Eschatological search for omens and portents
Schedel, Hartmann. Liber Chronicarum (Nuremberg: Anton Koberger, VII 1493).
The Library of St John’s College, Cambridge: Ii.2.26, f. 250r.
The Library of St John’s College, Cambridge: Ii.2.26, f. 250r.
DEVOTIONAL READERS
Hartmann Schedel structured his Chronicle according to medieval patterns, interlacing ancient and sacred history with stories of strange natural phenomena, portents, and omens. These subjects interested early modern readers, who often highlighted paragraphs about monsters, witchcraft and prophesies. A French reader of this copy of the Chronicle was so interested in supernatural signs that he used the margins of more than forty pages to describe the portents of impending Apocalypse. What may be surprising about this reader is that he lived much later than most of other annotators of the Chronicle – at the end of the Age of Enlightenment.

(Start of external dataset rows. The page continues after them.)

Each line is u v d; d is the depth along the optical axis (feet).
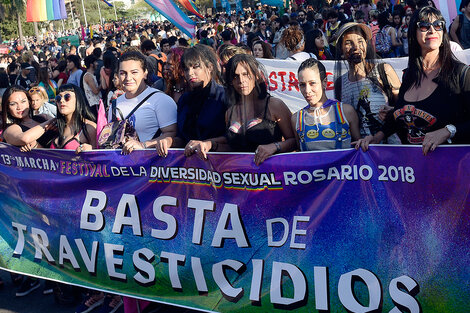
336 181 11.02
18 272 15.16
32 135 14.39
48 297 16.38
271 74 18.25
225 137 12.71
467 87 10.26
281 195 11.54
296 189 11.39
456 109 10.38
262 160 11.54
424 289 10.52
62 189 14.12
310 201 11.31
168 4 42.80
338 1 68.13
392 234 10.66
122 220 13.35
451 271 10.28
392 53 34.96
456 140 10.50
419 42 10.44
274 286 11.80
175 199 12.64
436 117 10.51
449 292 10.36
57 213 14.32
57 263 14.56
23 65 36.52
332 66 14.12
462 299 10.28
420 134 10.82
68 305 15.74
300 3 72.84
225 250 12.21
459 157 10.03
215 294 12.50
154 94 13.83
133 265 13.37
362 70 13.42
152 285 13.24
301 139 12.02
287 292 11.69
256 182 11.71
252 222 11.89
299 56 19.27
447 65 10.40
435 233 10.35
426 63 10.68
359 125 12.99
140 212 13.10
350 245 11.03
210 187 12.19
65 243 14.32
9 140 14.65
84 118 14.61
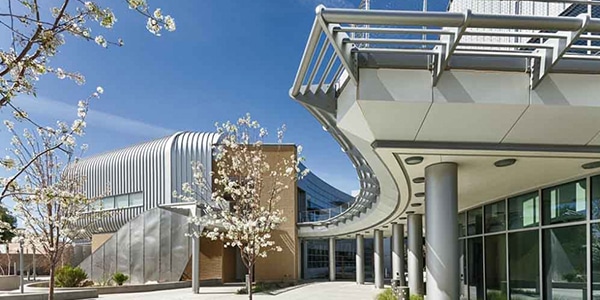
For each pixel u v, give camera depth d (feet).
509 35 17.61
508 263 43.04
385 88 20.52
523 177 33.83
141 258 88.43
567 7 27.17
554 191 36.17
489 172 32.01
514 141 24.35
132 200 115.44
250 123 48.62
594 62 20.90
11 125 29.60
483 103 20.62
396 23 17.11
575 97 20.81
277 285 91.81
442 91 20.61
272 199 49.55
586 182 32.30
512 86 20.84
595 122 22.27
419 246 64.34
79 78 15.81
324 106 24.16
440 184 29.01
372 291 76.95
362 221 82.07
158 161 112.68
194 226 73.56
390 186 42.93
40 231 35.19
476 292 51.62
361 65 20.51
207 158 109.09
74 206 34.63
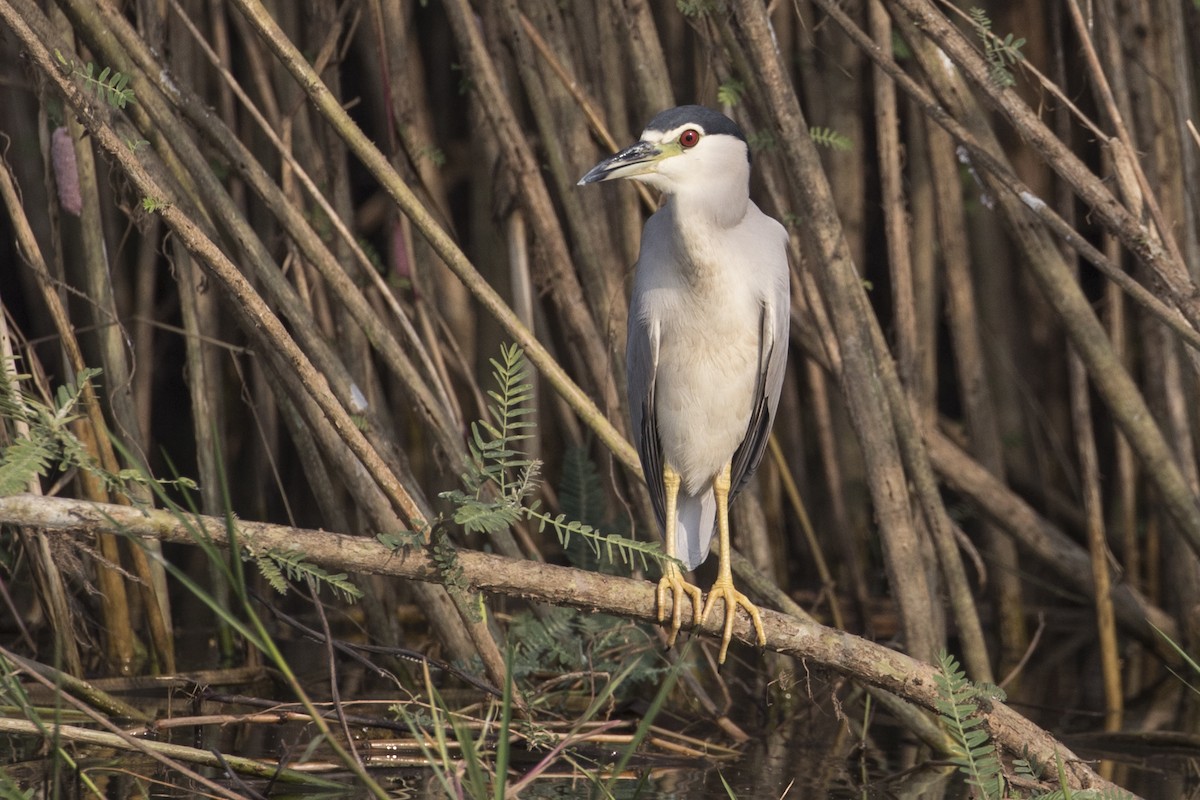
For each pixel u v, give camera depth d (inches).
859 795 287.3
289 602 469.1
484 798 205.3
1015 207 353.7
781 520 476.1
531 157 352.5
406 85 384.5
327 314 382.6
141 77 294.5
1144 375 476.4
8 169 317.4
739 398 309.6
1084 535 521.0
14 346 348.2
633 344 316.2
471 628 294.7
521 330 287.0
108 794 261.0
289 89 390.0
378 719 298.4
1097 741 341.1
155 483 215.3
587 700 359.9
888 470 319.3
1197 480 389.4
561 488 385.7
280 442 540.7
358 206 606.2
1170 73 373.1
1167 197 374.6
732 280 298.5
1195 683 404.2
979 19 294.8
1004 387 534.3
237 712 332.5
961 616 354.9
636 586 257.0
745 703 378.6
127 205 333.7
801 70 469.1
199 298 412.5
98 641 384.2
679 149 292.0
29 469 216.2
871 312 333.7
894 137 360.5
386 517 313.7
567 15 380.5
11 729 255.1
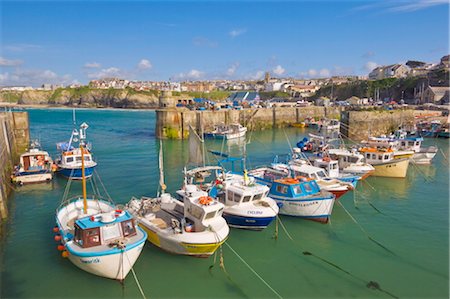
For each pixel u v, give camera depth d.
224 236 16.03
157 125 64.06
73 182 30.64
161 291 14.19
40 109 162.38
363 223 21.48
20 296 13.68
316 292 14.19
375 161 33.12
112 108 173.88
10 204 24.61
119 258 13.85
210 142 59.88
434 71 119.12
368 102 110.25
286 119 87.50
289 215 21.86
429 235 19.72
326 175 25.94
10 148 34.59
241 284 14.72
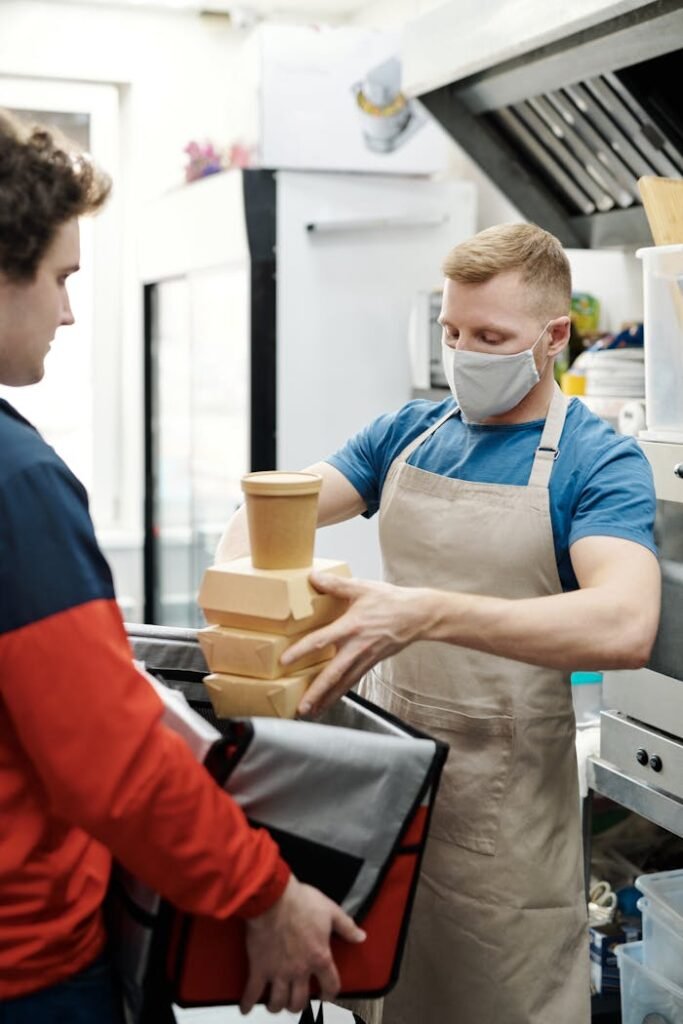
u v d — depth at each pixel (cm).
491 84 230
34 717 93
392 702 151
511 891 142
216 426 344
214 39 420
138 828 93
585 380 238
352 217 312
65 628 93
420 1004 149
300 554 117
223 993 106
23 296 101
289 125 305
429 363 311
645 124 207
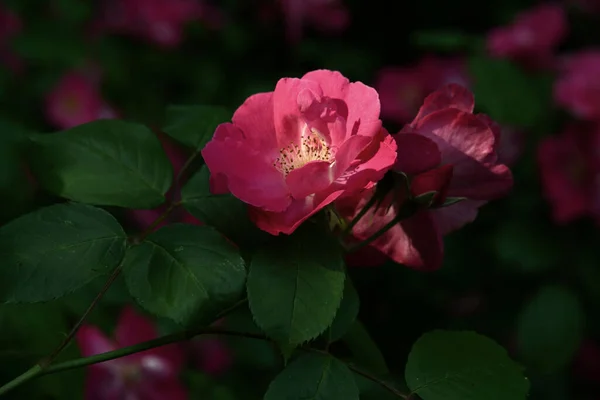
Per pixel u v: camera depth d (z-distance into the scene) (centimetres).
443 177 78
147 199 81
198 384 98
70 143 82
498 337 123
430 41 117
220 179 78
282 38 143
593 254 112
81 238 78
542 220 114
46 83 133
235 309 80
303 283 76
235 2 142
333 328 80
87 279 77
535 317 110
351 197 79
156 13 132
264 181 79
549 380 127
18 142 115
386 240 82
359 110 78
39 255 77
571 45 127
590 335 123
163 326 96
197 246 78
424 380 78
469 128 79
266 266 77
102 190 81
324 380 77
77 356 89
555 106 110
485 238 121
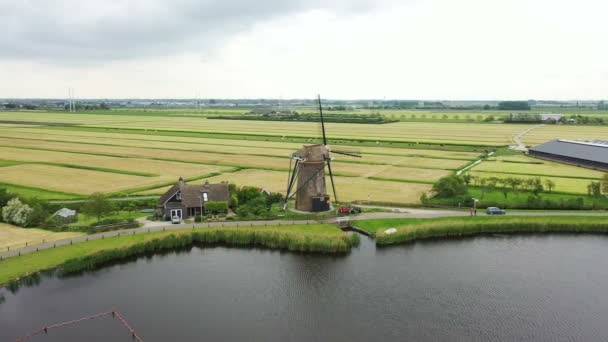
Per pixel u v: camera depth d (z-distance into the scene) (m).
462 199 98.31
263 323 54.38
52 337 51.03
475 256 73.94
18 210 83.38
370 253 75.00
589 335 52.25
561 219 87.12
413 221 86.31
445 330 53.03
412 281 65.06
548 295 61.09
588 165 143.25
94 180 123.38
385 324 54.25
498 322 54.69
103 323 53.91
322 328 53.41
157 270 68.50
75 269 67.00
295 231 79.81
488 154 173.25
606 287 63.44
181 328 52.94
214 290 62.31
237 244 78.94
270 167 142.88
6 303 57.81
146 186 116.19
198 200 89.38
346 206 92.81
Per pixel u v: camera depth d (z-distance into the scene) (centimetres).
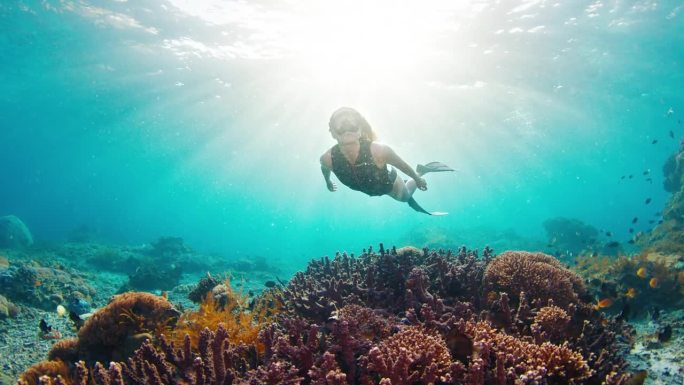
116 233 5416
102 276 1698
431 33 1888
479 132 4059
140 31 2003
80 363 317
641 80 2856
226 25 1891
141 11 1805
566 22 1842
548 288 503
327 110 3112
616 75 2683
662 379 502
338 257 774
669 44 2180
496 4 1659
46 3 1792
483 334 367
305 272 773
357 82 2525
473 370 297
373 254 763
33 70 2678
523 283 512
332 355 314
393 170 571
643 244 1756
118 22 1928
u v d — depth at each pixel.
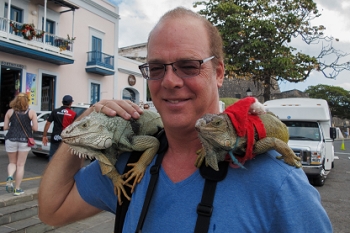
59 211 1.83
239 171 1.33
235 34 13.81
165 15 1.51
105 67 16.77
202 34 1.45
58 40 14.37
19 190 4.68
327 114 8.25
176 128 1.43
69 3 14.22
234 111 1.35
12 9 12.88
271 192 1.25
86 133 1.54
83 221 4.58
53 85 14.80
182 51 1.38
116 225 1.53
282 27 14.20
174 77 1.38
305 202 1.24
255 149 1.36
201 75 1.41
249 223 1.22
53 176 1.79
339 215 5.57
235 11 14.27
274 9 14.02
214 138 1.26
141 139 1.62
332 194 7.15
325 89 48.16
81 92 16.12
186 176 1.42
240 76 15.10
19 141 4.77
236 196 1.27
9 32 11.99
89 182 1.74
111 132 1.63
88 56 16.34
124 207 1.52
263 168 1.32
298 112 8.39
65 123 6.29
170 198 1.37
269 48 14.02
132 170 1.54
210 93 1.46
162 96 1.44
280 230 1.22
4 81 13.48
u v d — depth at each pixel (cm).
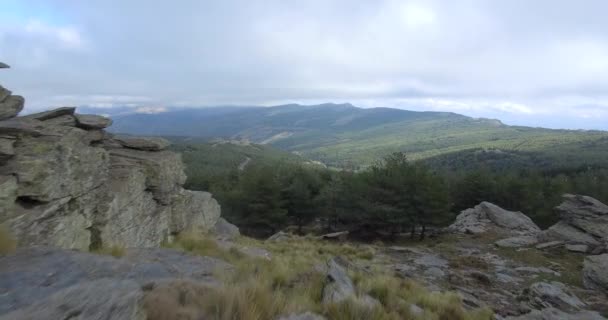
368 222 4325
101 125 1461
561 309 1479
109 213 1259
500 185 6009
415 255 2741
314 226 5809
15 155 958
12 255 757
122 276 788
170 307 550
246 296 670
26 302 544
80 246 1091
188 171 12962
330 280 1079
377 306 895
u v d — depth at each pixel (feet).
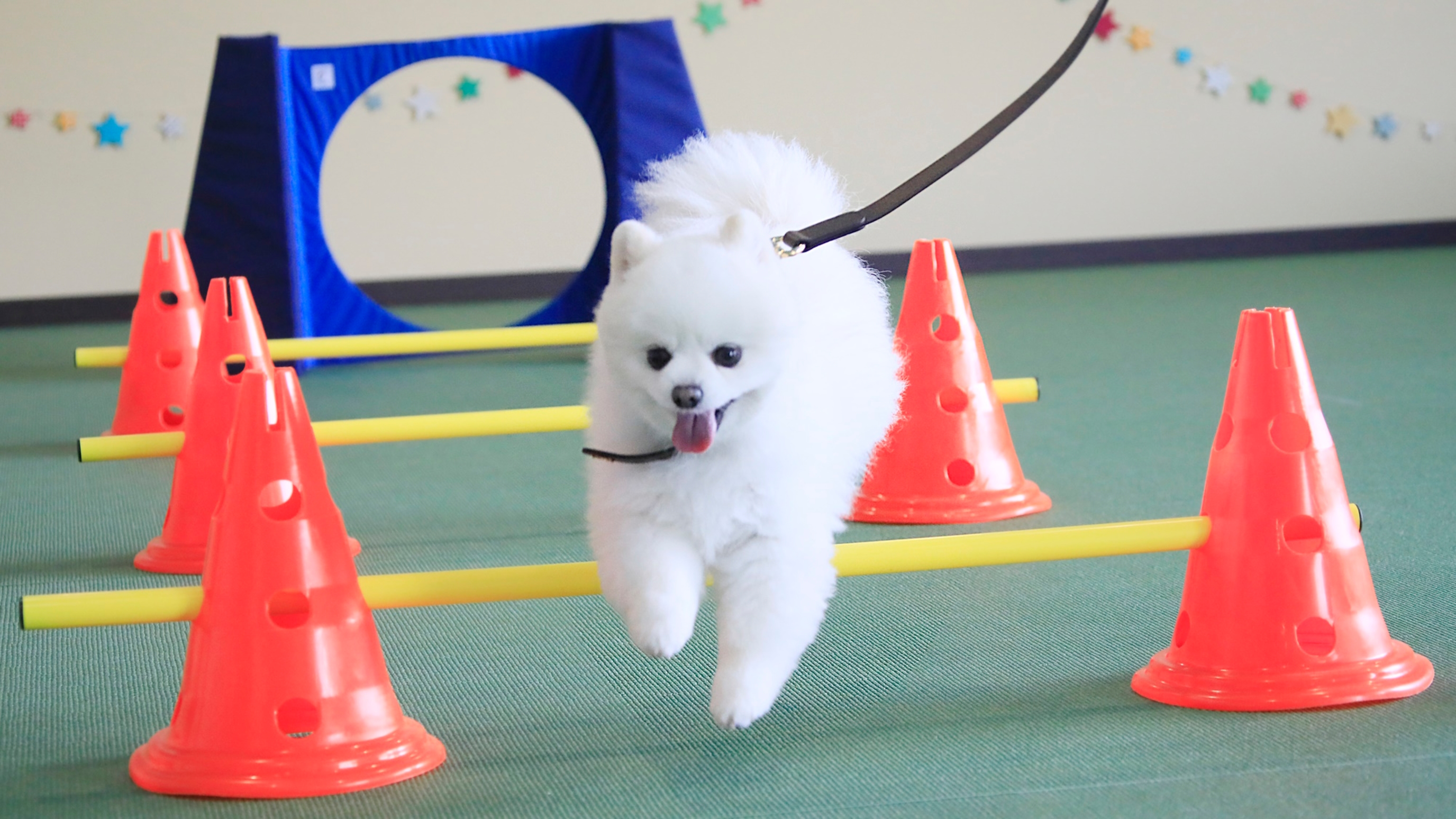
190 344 14.74
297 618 6.96
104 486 13.32
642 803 6.39
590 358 6.84
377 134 25.91
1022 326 22.09
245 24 24.85
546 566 7.08
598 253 20.15
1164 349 19.56
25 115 24.35
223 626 6.51
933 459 11.41
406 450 14.93
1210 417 15.26
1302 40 28.68
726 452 6.03
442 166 26.27
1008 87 28.07
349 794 6.47
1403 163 29.58
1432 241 30.01
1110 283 26.68
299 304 19.39
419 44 19.34
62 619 6.50
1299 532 7.45
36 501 12.76
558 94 26.30
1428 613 8.72
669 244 5.94
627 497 6.16
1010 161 28.43
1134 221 29.22
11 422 16.57
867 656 8.42
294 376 6.77
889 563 7.34
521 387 18.43
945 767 6.70
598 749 7.04
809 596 6.28
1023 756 6.81
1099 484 12.57
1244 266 28.32
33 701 7.84
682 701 7.70
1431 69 29.14
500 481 13.42
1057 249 29.07
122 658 8.55
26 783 6.68
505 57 19.57
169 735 6.72
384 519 12.08
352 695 6.62
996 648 8.50
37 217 24.76
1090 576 9.87
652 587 6.00
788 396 6.12
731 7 26.73
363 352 13.52
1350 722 6.98
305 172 19.48
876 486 11.53
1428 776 6.35
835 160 27.76
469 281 26.84
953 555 7.34
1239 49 28.58
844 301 7.41
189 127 24.93
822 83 27.35
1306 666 7.22
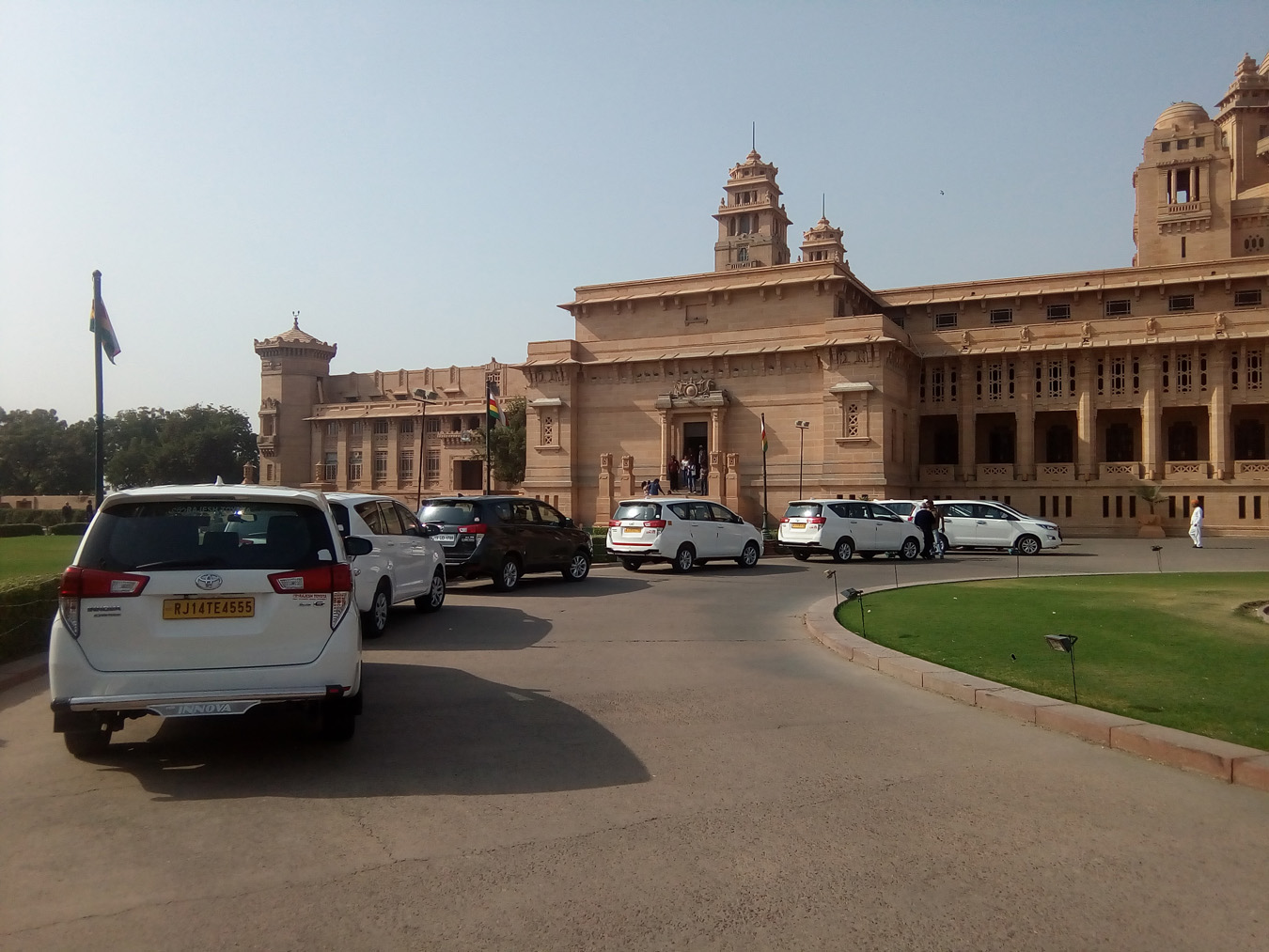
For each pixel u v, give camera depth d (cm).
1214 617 1340
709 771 678
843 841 537
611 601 1773
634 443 5116
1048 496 4606
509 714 854
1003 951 408
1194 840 538
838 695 938
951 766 690
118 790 636
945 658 1063
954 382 4856
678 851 522
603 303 5250
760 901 457
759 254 8581
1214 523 4328
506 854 517
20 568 2355
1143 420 4481
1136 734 721
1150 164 5875
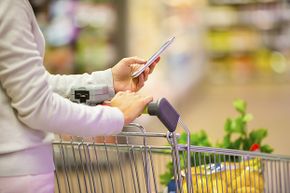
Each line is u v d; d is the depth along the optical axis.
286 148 6.68
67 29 7.30
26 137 1.58
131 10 7.58
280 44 14.18
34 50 1.55
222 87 13.34
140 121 6.61
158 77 8.77
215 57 14.38
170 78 9.75
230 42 14.24
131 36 7.54
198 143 2.69
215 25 14.30
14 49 1.51
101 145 1.96
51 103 1.55
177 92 9.76
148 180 1.86
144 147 1.84
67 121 1.57
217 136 7.50
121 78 2.12
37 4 7.28
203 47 13.62
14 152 1.57
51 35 7.29
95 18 7.33
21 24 1.52
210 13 14.30
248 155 2.14
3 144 1.56
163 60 9.31
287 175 2.43
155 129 7.33
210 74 14.05
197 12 12.93
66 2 7.30
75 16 7.30
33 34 1.63
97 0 7.36
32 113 1.53
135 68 2.11
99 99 1.84
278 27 14.24
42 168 1.62
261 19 14.13
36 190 1.61
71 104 1.59
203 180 2.06
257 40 14.23
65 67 7.30
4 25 1.50
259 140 2.74
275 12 14.12
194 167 2.06
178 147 1.76
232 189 2.08
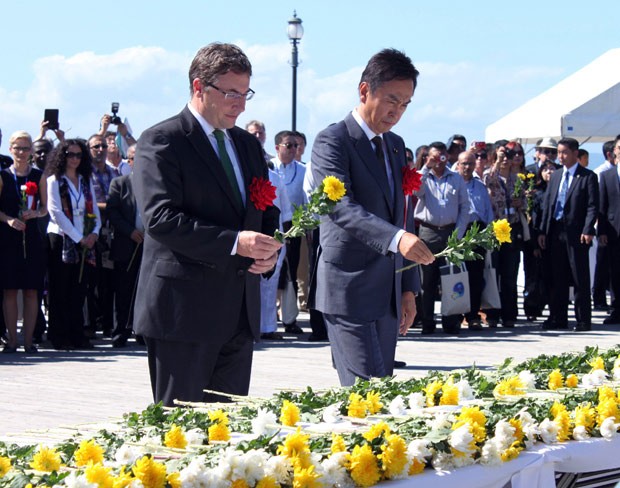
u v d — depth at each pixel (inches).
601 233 620.1
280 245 201.3
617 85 783.1
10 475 127.6
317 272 251.8
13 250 467.2
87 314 531.2
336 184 199.0
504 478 146.9
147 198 203.6
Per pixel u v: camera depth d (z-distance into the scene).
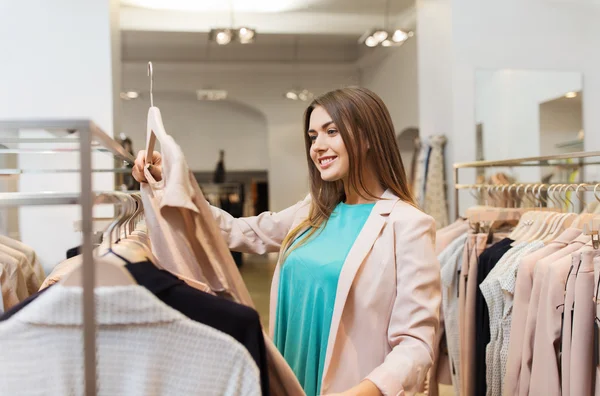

“A reader told in the margins various prophesies and portents of Apocalypse.”
This page provides us with an example of a dialogue between the 15th_century compiler, Hartmann Schedel, and an anonymous 18th-century reader. The printed text combines historical events with tales about double-headed calves, bloody rains, and comets. In the margins, the reader has added details of the prophesies of St Malachy, an Irish Saint of the 12th century, who predicted the names of the next 112 Popes. The reader was particularly interested in the details of the last pope before the Apocalypse, the fictional Pope Peter II. St Malachy’s prophesy was probably a forgery of the late 16th century, so it is not surprising that it was not mentioned in the Chronicle itself.
Other margins of this copy of the Chronicle contain copious manuscript notes about yet more prophesies and portents of Apocalypse. This reader’s interest in the Apocalypse may be explained by the violent politics of 18th-century France: one of his or her notes mentions that France was a ruin in the year of 1799. This copy of the Chronicle reveals the long life of medieval traditions, which interested people well into the Enlightenment and beyond.
DEVOTIONAL READERS
The Nuremberg Chronicle was not a book on devotion, but reflected readers’ personal piety. The Chronicle’s predictions of the Apocalypse made them contemplate the vanity of life, the meaning of death, and their hopes of salvation. The margins of the Chronicle preserve manuscript prayers and pious quotations, as well as records of births and deaths in the readers’ own families.